Every now and again I search for web pages that contain content from my site. In many cases I find snippets that have been used from my web pages as part of larger pieces of work which is fine by me. Other times I find entire pages that are clearly plagiarized versions of mine.
Most recently, I found that a site owned by [name deleted] contained about 15 pages that have been plagiarized from my site. The usual process I follow with copyright violations is to send the site owner a few e-mails requesting that the offending material be removed. This is often effective. The next step is to post screenshots of the plagiarism to my hall of shame page [page removed as plagiarists complied with my requests].
Yet another step involves contacting the ISP to have the pages removed. This last step takes a bit of work. A typical ISP will require this list of information before acting on a page removal request:
- A physical or electronic signature of a person authorized to act on behalf of the owner of an exclusive right that is allegedly infringed.
- Identification of the copyrighted work claimed to have been infringed, or, if multiple copyrighted works at a single online site are covered by a single notification, a representative list of such works at that site.

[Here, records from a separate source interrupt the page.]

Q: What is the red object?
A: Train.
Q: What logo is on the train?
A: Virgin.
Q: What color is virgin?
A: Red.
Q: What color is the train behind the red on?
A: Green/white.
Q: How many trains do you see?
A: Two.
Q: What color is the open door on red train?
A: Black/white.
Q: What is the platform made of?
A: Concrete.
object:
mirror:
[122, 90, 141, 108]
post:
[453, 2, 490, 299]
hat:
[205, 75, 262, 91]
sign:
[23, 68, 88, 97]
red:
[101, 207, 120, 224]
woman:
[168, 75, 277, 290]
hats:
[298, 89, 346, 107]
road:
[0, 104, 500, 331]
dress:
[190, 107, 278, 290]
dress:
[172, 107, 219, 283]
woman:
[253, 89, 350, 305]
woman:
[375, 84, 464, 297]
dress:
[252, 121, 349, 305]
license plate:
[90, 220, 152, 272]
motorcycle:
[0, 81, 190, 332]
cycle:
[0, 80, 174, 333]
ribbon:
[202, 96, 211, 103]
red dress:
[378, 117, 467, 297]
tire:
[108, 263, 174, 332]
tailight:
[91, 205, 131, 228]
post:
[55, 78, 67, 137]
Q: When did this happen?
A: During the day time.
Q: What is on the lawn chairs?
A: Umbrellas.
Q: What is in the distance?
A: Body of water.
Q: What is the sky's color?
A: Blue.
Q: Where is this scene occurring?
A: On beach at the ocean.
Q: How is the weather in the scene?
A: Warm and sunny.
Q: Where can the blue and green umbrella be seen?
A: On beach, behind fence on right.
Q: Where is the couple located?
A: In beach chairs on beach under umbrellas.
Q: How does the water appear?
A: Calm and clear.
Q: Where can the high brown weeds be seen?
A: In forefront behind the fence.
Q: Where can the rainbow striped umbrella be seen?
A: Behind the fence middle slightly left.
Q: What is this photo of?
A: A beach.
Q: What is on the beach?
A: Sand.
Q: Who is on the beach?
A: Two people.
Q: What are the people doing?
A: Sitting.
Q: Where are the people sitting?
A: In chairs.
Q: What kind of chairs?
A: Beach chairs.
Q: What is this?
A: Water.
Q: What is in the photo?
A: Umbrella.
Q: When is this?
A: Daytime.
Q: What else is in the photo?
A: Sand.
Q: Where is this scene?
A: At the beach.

- Identification of the material that is claimed to be infringing or to be the subject of infringing activity and that is to be removed or access to which is to be disabled, and information reasonably sufficient to permit us to locate the material.
- Information reasonably sufficient to permit us to contact the complaining party, such as an address, telephone number, and, if available, an electronic mail address at which the complaining party may be contacted.
- A statement that the complaining party has a good faith belief that use of the material in the manner complained of is not authorized by the copyright owner, it’s agent, or the law.
- A statement that the information in the notification is accurate, and under penalty of perjury, that the complaining party is authorized to act on behalf of the owner of an exclusive right that is allegedly infringed.
To find copyright violations, I use a combination of Google and Copyscape. The trick with Google is to select a fairly uniquely written sentence from a web page and searching for it. You don’t want to use anything too generic or you’ll end up with a lot of matches. You can also reduce matches by surrounding the search text with quotes. This tells Google to look for an exact match.
Copyscape, on the other hand, simplifies the process by simply requiring you to enter the URL of your page. It then searches through its database for matches. It even highlights the copied text on the matched pages which makes it quite handy. A relatively small fee allows you to have your site monitored all the time with reports sent out weekly.